TASK DESCRIPTION: How many of the lines below hold the string "弥漫性大B细胞淋巴瘤"? Say only the number.

THE DATA:
------------------------------------------------------------
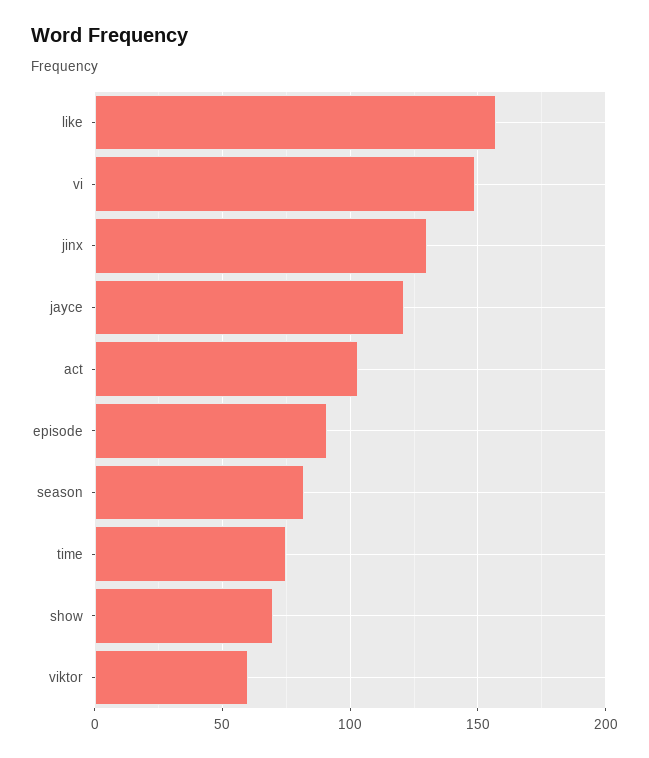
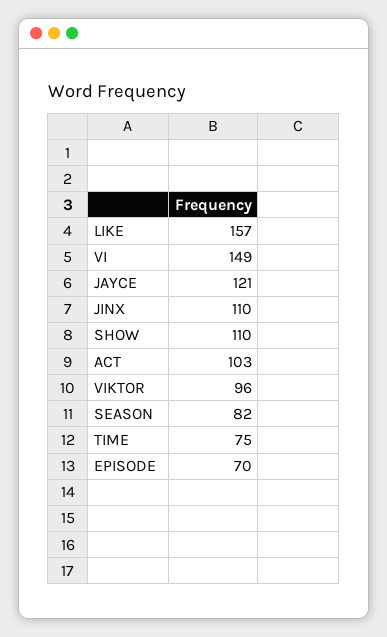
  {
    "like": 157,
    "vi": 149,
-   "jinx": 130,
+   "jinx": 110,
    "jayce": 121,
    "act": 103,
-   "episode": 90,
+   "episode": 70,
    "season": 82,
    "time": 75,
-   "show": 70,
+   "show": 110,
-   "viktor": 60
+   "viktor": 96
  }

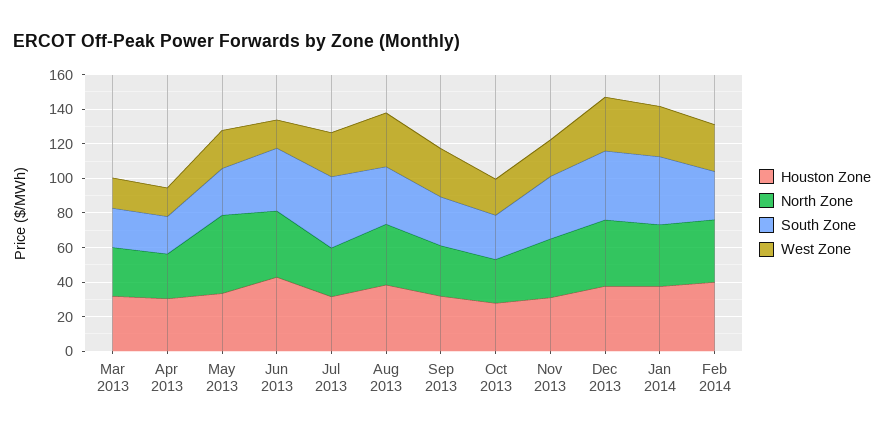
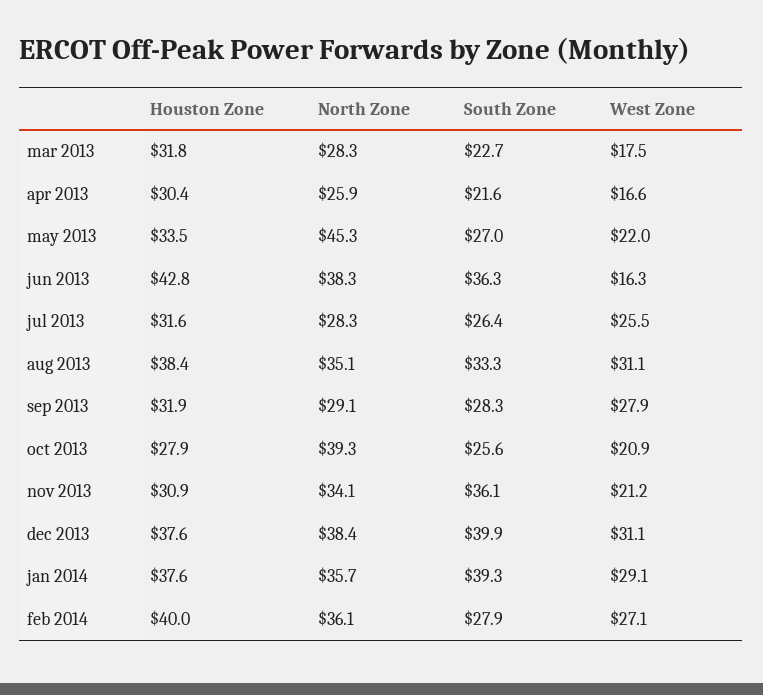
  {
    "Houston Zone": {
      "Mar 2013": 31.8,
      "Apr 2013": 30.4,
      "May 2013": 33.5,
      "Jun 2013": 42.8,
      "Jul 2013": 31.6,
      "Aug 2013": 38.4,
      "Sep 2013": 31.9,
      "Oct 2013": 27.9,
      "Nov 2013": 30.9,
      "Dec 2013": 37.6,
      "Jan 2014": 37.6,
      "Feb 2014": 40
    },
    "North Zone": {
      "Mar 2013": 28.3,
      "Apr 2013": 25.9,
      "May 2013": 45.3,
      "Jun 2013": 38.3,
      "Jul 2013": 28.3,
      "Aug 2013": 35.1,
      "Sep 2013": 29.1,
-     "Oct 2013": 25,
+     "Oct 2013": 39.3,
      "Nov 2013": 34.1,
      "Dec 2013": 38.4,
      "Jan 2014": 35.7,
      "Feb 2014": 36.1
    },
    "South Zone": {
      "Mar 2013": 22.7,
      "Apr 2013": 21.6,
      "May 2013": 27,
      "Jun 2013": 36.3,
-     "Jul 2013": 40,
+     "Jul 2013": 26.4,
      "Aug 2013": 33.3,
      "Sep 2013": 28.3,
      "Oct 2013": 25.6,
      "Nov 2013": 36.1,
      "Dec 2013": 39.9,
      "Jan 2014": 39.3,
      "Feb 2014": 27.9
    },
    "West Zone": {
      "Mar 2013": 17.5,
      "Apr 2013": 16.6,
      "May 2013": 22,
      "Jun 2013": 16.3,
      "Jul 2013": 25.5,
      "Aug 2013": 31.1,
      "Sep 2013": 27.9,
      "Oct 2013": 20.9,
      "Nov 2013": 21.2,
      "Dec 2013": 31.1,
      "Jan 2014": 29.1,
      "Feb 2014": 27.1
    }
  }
------------------------------------------------------------
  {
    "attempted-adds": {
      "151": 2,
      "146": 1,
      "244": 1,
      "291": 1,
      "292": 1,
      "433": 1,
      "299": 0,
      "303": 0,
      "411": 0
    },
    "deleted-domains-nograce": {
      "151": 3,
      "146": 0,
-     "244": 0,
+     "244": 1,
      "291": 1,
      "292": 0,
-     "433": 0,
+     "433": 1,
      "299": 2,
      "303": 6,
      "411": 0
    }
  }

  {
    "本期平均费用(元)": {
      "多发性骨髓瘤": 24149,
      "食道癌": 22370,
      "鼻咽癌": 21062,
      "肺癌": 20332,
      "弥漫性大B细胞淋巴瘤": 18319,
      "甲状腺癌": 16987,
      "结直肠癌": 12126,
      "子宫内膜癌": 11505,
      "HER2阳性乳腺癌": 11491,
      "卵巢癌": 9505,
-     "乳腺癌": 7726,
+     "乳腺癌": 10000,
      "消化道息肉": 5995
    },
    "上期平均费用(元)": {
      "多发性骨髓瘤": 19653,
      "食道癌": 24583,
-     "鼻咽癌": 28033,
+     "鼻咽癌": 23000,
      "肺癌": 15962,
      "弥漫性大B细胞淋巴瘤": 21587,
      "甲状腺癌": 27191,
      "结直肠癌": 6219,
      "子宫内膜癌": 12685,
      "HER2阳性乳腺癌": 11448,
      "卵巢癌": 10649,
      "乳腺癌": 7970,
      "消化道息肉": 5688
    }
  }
------------------------------------------------------------
EXPECTED ANSWER: 2